I very much enjoyed the dystopic SF caper-thriller of The Heist of Hollow London, a new book by Eddie Robson. It starts off slowly, as the viewpoint protagonists (third person past tense) find their daily lives abruptly falling apart, but several of the characters are engaging from the start, and the events they’re undergoing become increasingly tense and exciting. Everyone’s plotlines get woven together really well, with just enough backstory and worldbuilding that surprises seem natural once they’re revealed through action and a few brief flashbacks. It’s an entertaining heist story that can be raced through in a few hours (288 pages), but it also has some deeper themes to consider.
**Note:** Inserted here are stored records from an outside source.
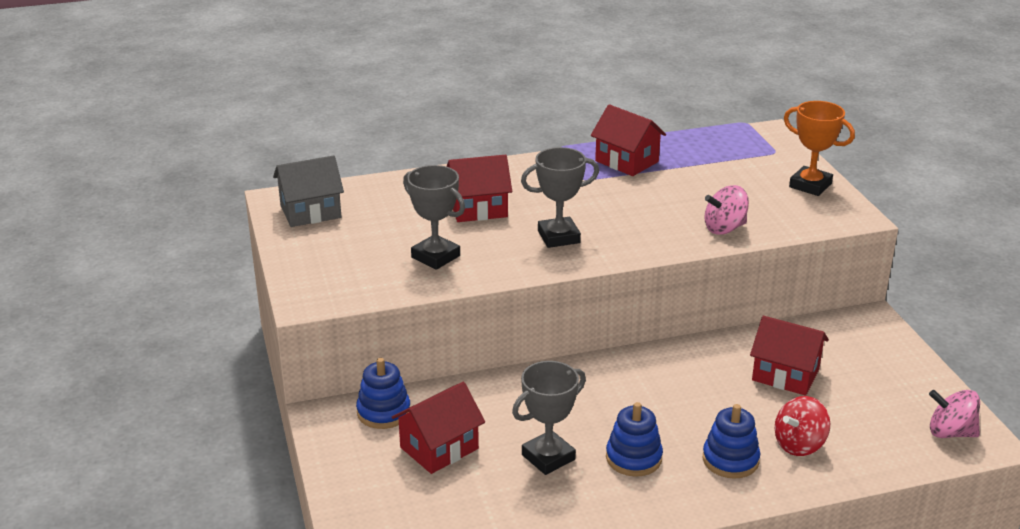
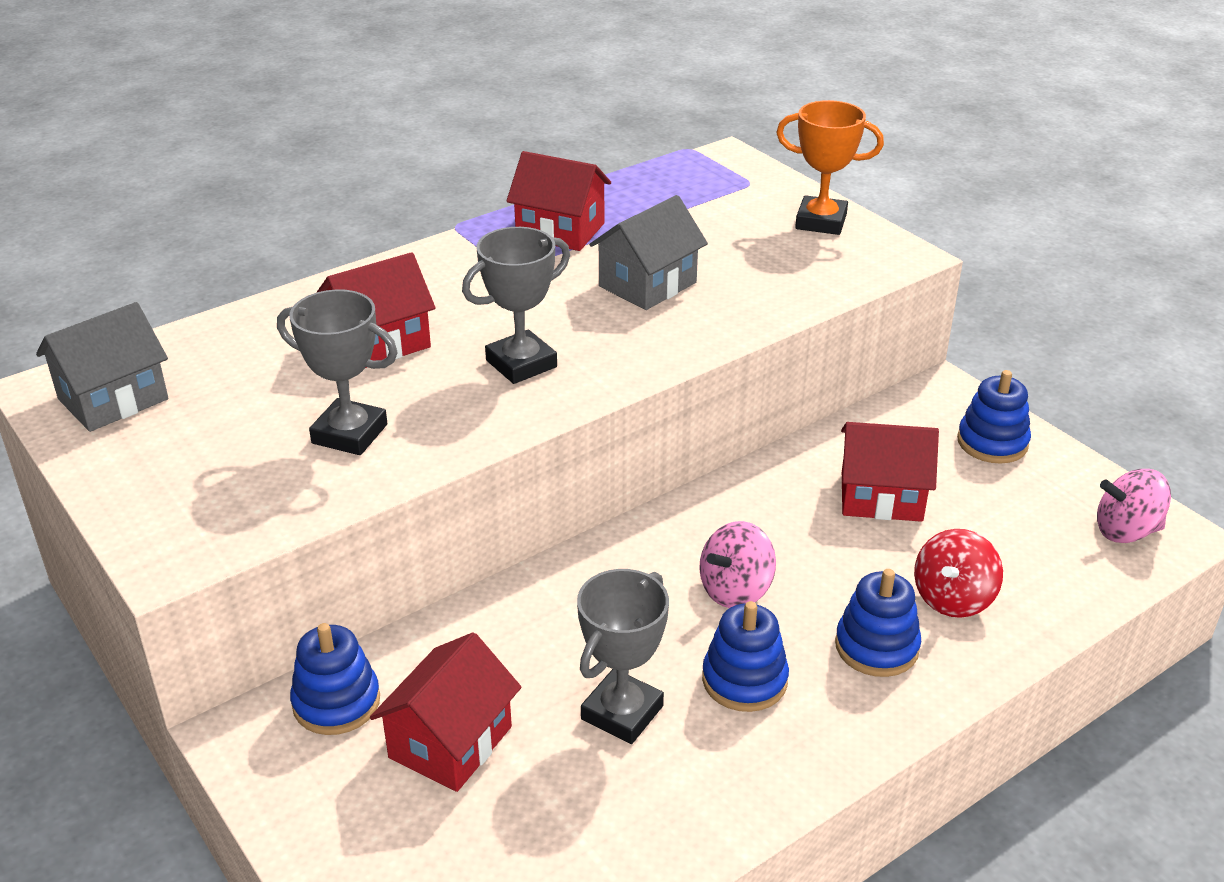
camera: 20 degrees left, 5 degrees up
(666, 204) = (647, 284): none -> grey house
(724, 228) = (745, 304): pink spinning top -> pink spinning top (735, 590)
(886, 358) = (992, 442): none -> blue stacking toy

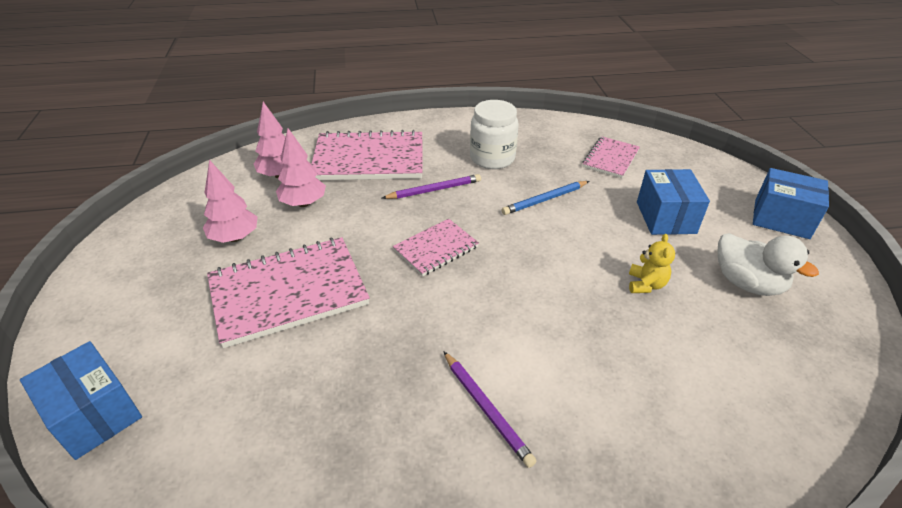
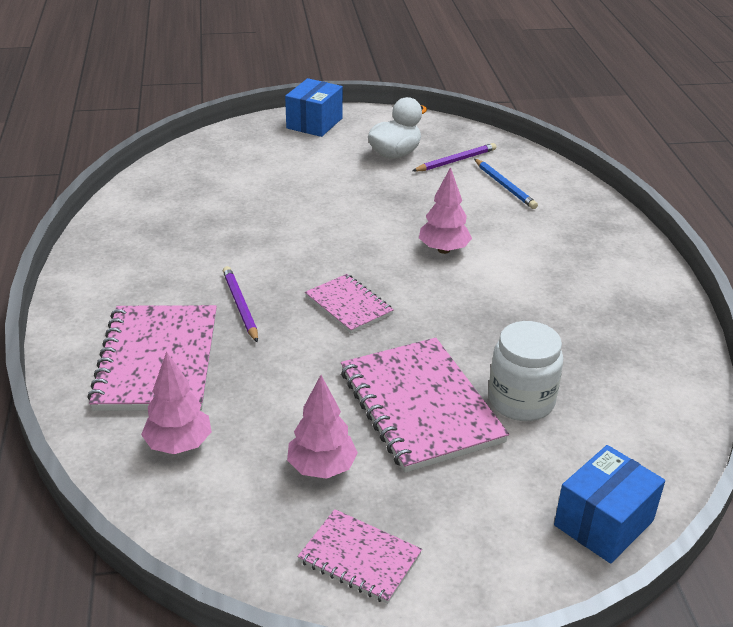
camera: 90 degrees left, 5 degrees down
(303, 203) = (253, 413): pink tree -> pink tree (443, 250)
(486, 409) = (541, 283): purple pencil -> purple pencil (456, 161)
(492, 158) = (180, 262): white jar -> white jar (521, 401)
(544, 200) = (271, 234): blue pencil -> blue pencil (504, 186)
(610, 159) = (201, 187): pink notebook -> pink notebook (359, 558)
(646, 284) = (398, 196): yellow teddy bear -> none
(665, 217) = (307, 173): blue box -> none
In the near-future corporate dystopia of Eddie Robson’s The Heist of Hollow London, there are two basic types of people: nats (naturals) and mades (clones). Mades are generally created from engineered templates by corporations and designed/conditioned to fit certain worker classifications, expected to work as assigned until they pay off the debt of their creation and raising (which doesn’t happen often); however, some mades are cloned from specific donors who are high-up corporate executives, which raises the mades’ status slightly but means they’ll be slated for organ harvesting if their donors face medical difficulties.
Arlo and Drienne are two fashion/brand promoters for Oakseed, a giant multinational corporation. Loren is an “assist” who does technical help (and coding), Nadi works as a security guard, and Kline works in Human Resources, all for Oakseed, and all of them are mades. However, Arlo has a specific human donor/progenitor, so when he’s ordered to a hospital, he figures his life is over. However, it turns out that a new life is starting for him, because Oakseed is going down and getting broken up, and a nat scientist formerly betrayed by the company is planning to take advantage of the chaos by using Arlo in a substitution plot to steal some company assets in London (the city itself is getting broken up for reclamation and repurposing, hence its hollowness). She knows they’ll need help, so she’s putting together a team. Arlo suggests Drienne, and the rest get pulled in, one by one.
Naturally, there’s some friction among these disparate people, who all have their own styles, methods, and priorities, and mostly don’t have much reason to trust or care for each other. However, they have a great motivation to cooperate and succeed in this heist: The planner has promised to free them all from their debts, with cash bonuses, if they succeed. So they figure out ways to infiltrate a company plant by turning the bureaucracy against itself and help smuggle a camouflaged data drive out of the building.
I enjoyed the twists and turns of the plot, along with the character development that several characters get: growing self-confidence, learning to find one’s own goals, and a slow-burn romance. The setup is good, and the payoffs in the last half of the book, as the heist goes down, and goes wrong, and gets salvaged in unexpected ways, are really rewarding. If you want a fun caper novel that has some points to make about the ways the world seems to be going, this is certainly a good one to try.
I’ve written about labor issues and contract-worker slavery before, in my Jo Clayton retrospective and my review of Naomi Kritzer’s Liberty’s Daughter (which references other works as well). Exploitation, particularly commodification, of workers is an increasingly common theme in science fiction (and sometimes fantasy). This story pretty much takes corporate dystopia for granted; people complain about it, and scheme to survive and possibly thrive in spite of it, but the book doesn’t spend time dwelling on economic theory. Nevertheless, it’s an interesting addition to a growing body of related work in this subgenre, and one that’s quite enjoyable despite the dystopic background and some tragic plot points.
The Heist of Hollow London, by Eddie Robson, will be published on Sept. 30 by MacMillan. I haven’t encountered anything by Robson before, but he’s written Doctor Who spinoffs and scripts for British sitcoms, along with journalism and criticism. His previous works are Hearts of Oak (2020) and Drunk on All Your Strange New Words (2022).
Content warnings: Body horror, violence, deaths (including named characters), brief mentions of offscreen sexual servitude, corporate dystopia.
Comps: The Mercenary Librarians series by Kit Rocha, starting with Deal with the Devil (but there’s a lot less romance/sex here); Machinehood by S.B. Divya; The Peripheral (TV show; I haven’t read the William Gibson book that inspired it).
Disclaimer: I received a free eARC for review from the publisher via NetGalley.